O livro de Solomon nasce de uma extensa pesquisa com famílias cujos filhos nasceram apartados da identidade dos pais. Diferenças que se expressam como deficiência, genialidade ou desajustamento social e que escancaram a realidade nua e crua de uma parentalidade em que amor e sofrimento caminham lado a lado. No entanto, há algo em comum a todos que criamos filhos, sejam típicos ou atípicos, próximos ou distantes de nossas identidades: todos buscamos nossa própria identidade, pais e filhos.

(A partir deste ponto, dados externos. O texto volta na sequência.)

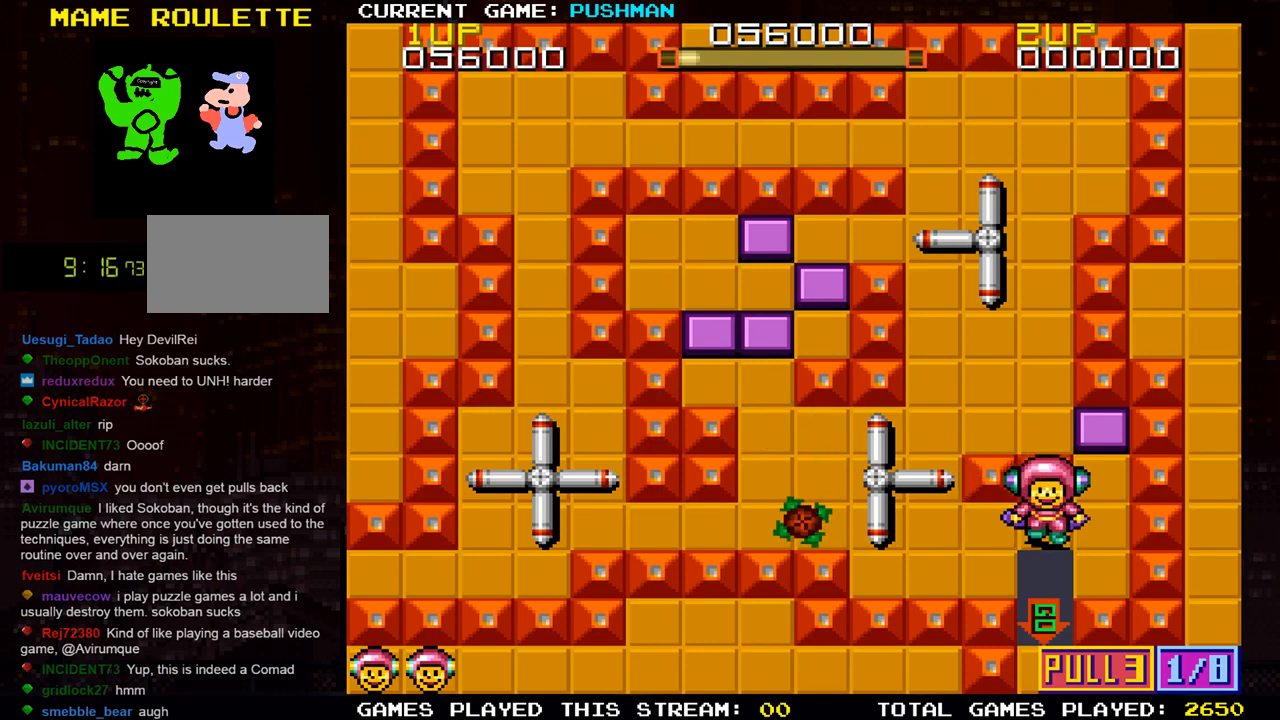
{"buttons": [], "left_stick": "center", "events": []}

Para Solomon, existem duas: as horizontais e as verticais. As identidades horizontais vêm de genes recessivos, mutações aleatórias, influências pré-natais, valores e preferências. Ser gay é uma identidade horizontal, assim como a genialidade, a superdotação ou a deficiência física. Nesse sentido, o excepcional é ubíquo; ser inteiramente típico é o estado raro e solitário. Já as identidades verticais são etnia, linguagem e religião esta última, segundo o autor, moderadamente vertical. A questão é que, embora muitos de nós sintamos orgulho por sermos diferentes de nossos pais, ficamos infinitamente tristes ao ver como nossos filhos são diferentes de nós.

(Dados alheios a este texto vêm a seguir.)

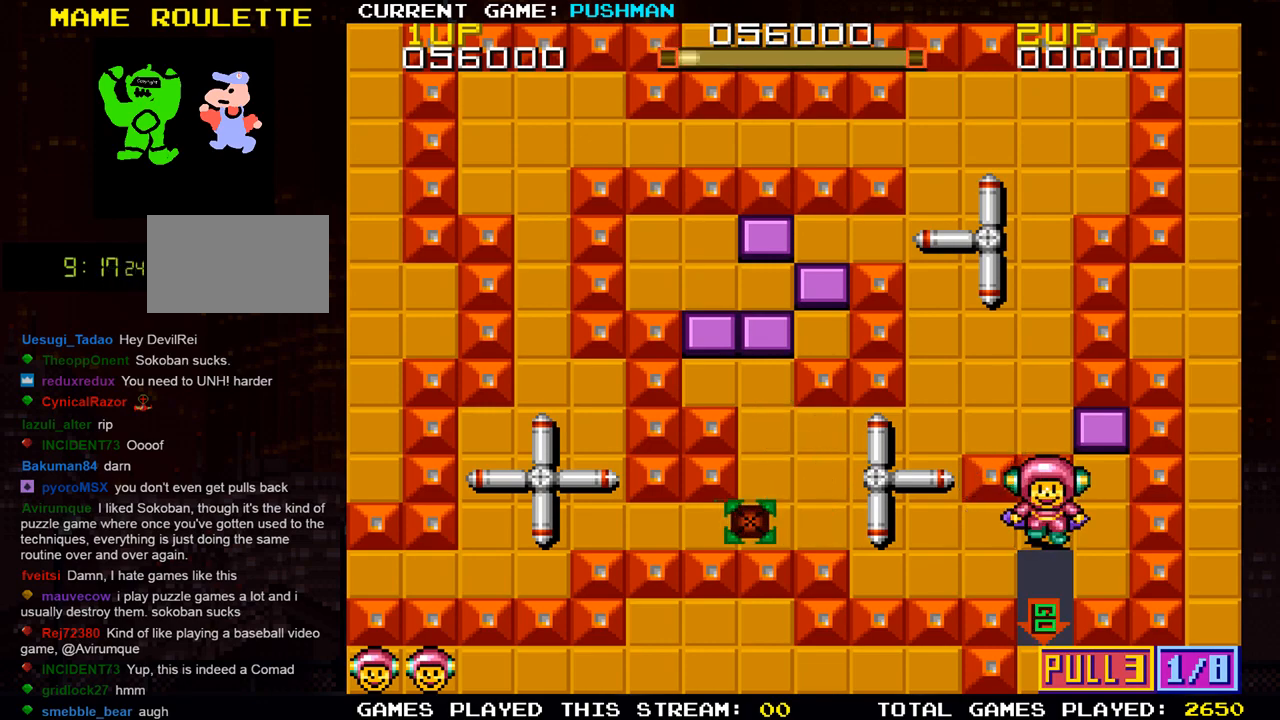
{"buttons": [], "left_stick": "center", "events": []}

Ao reler os doze capítulos (filho, surdos, anões, síndrome de Down, autismo, esquizofrenia, deficiência, prodígios, estupro, crime, transgêneros e pai), percebi que o livro revela a culpa, a vergonha, o luto e a frustração de quem cria sentimentos que muitas vezes se confundem com alegria, solidariedade e esperança. Buscando compreender as raízes de sua própria excepcionalidade como homossexual e disléxico, Solomon iniciou suas pesquisas anos antes da publicação. “Comecei a escrever este livro para perdoar meus pais e terminei-o tornando-me pai. Fui criado com medo de doenças e deficiências, inclinado a desviar os olhos de qualquer pessoa muito diferente embora sempre soubesse que eu mesmo era diferente.” (p. 784)
Relendo Longe da Árvore aos 50 anos, revisitei debates que tinha com meu pai, ele com 46 e eu com 20 sobre educação, sociedade e responsabilidades. Nossas conversas sempre foram profundas; não gostamos do raso. O simples não resolve questões complexas, e nisso somos parecidos, embora diferentes em tantas outras coisas. Curiosos que somos, amamos refletir. Meu filho de 15 anos, se me ouvisse dizer que amo refletir, prontamente perguntaria se sou espelho. Espelho de quem? Talvez de mim mesma, em busca de minhas identidades de filha, mãe e mulher.
A primeira vez que vi a canoa branca da capa, lembrei-me da pergunta que meus avós me faziam sempre que eu os desafiava com algo difícil, sem resposta simples: “Com quantos paus se faz uma canoa, Paula?” Recordei também os ditos populares perpetuados por nossos antepassados sempre que alguém elogiava uma característica herdada de um dos pais: “Pé de laranja não dá abacaxi!” ou “Filho de peixe, peixinho é!”
Mas, ao contrário, há muitos pés de laranja dando abacaxis no terreno fértil da parentalidade. Precisamos de centenas de milhares de paus para construir essa canoa chamada pessoa, e nem sempre filho de peixe, peixinho é. Logo, a responsabilidade de que falava meu pai, pelo menos vinte anos antes de Solomon publicar sua tese, não recai exclusivamente sobre os pais nem majoritariamente sobre as mães, como ainda é mais comum do que deveria ser. A responsabilidade da produção, e não da reprodução, de pessoas que compõem uma sociedade é minha, sua, do vizinho solteiro e sem filhos, do colega de trabalho. Mas é, sobretudo, do Estado, que deve pensar e atuar em políticas públicas de saúde e educação que caminhem de mãos dadas com mães que carregam sozinhas o peso de fazer florescer o fruto que caiu longe da árvore.